# Exercise requirements:
Find the lines of the records in which the word "Chúng" appears and report how many there are, as a number alone.

┌──

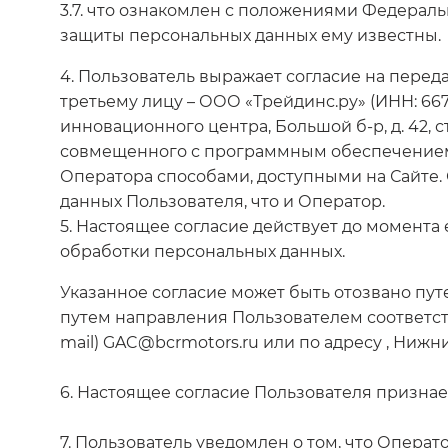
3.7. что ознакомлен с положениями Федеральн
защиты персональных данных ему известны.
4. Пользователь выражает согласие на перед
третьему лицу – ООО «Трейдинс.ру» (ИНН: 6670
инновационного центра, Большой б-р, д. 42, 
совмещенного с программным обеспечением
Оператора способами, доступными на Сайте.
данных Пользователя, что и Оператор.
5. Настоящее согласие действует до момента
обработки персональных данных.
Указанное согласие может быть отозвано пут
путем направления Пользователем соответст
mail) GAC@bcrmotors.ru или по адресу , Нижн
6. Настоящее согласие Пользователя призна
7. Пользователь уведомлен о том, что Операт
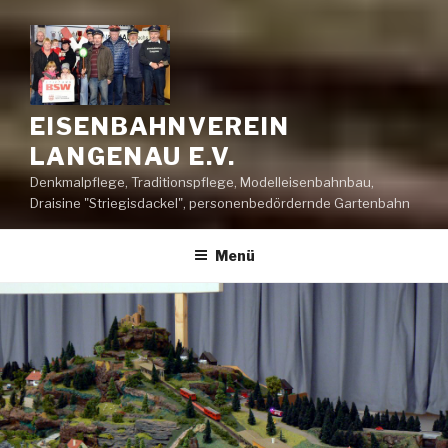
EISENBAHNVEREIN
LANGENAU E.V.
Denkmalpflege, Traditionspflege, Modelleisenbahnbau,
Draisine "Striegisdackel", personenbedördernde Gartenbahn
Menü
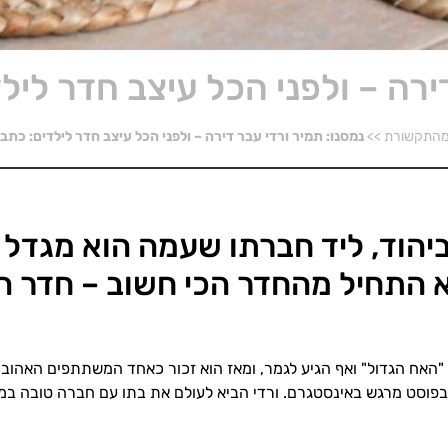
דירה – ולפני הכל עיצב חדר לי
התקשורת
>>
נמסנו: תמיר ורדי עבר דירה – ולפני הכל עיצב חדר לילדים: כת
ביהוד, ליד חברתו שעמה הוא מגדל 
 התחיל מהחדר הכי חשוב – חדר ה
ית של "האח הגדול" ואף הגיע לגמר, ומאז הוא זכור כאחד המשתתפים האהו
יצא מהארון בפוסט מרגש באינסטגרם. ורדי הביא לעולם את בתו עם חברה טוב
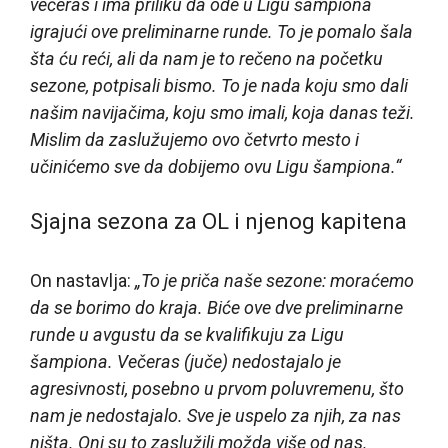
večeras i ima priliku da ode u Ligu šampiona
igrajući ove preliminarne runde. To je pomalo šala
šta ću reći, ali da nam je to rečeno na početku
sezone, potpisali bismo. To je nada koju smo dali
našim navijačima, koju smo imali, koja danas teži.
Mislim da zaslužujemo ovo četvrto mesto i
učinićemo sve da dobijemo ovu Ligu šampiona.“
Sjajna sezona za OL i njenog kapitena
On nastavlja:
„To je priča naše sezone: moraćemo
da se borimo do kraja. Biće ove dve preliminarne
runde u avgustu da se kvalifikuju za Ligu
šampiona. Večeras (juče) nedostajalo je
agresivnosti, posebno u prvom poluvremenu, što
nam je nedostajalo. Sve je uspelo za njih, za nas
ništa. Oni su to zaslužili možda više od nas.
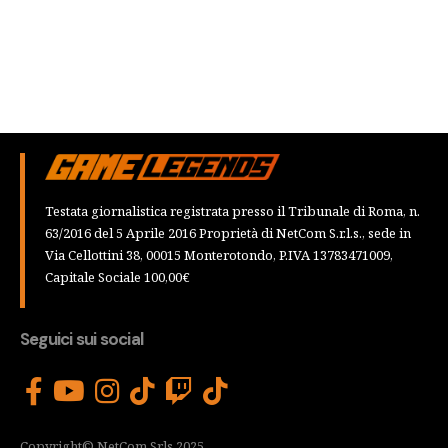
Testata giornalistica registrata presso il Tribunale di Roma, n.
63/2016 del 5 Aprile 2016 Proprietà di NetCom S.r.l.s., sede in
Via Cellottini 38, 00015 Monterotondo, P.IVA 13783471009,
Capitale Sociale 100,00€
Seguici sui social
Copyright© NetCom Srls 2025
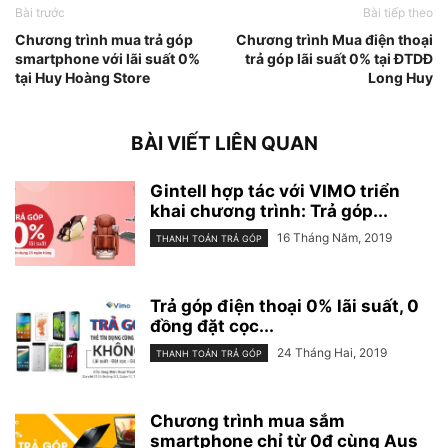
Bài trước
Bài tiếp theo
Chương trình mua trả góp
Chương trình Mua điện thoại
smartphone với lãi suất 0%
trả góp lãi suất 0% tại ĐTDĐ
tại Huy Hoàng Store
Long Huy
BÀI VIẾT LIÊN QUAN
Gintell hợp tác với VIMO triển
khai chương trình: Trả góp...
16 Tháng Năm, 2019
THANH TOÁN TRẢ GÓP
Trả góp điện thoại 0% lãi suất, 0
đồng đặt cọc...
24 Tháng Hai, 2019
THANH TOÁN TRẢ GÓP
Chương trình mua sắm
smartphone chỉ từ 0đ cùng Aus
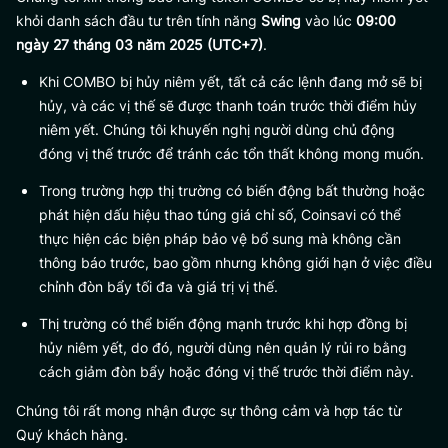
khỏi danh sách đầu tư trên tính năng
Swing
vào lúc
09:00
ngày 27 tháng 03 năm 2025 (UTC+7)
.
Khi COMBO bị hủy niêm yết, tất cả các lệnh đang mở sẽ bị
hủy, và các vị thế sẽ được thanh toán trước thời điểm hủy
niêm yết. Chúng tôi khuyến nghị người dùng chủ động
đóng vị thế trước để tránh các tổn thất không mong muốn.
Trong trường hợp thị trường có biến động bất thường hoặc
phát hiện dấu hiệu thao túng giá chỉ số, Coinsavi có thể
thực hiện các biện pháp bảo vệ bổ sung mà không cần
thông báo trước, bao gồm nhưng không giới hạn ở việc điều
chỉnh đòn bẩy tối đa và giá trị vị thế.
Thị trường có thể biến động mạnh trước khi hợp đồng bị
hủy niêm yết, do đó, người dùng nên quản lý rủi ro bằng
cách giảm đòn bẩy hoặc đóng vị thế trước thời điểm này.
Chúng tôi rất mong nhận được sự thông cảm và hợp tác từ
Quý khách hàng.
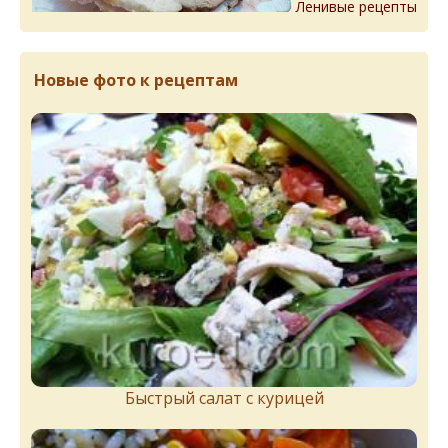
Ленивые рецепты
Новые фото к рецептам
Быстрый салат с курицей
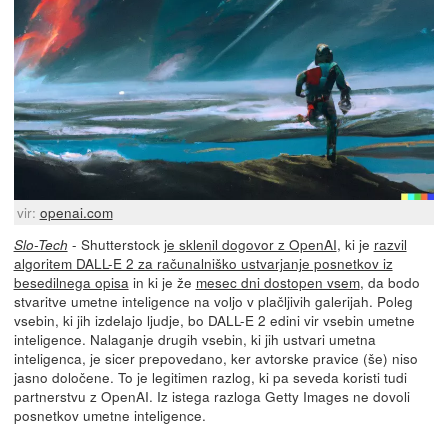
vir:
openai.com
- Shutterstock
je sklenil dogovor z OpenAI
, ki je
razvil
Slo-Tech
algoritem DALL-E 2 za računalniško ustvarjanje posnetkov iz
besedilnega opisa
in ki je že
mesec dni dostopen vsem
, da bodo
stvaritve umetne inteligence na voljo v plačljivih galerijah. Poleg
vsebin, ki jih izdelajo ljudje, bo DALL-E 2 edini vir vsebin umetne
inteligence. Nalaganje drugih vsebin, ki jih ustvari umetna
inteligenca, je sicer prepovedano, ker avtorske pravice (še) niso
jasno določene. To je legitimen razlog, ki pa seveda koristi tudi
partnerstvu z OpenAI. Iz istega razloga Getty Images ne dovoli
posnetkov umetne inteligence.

└──

# Reply:
2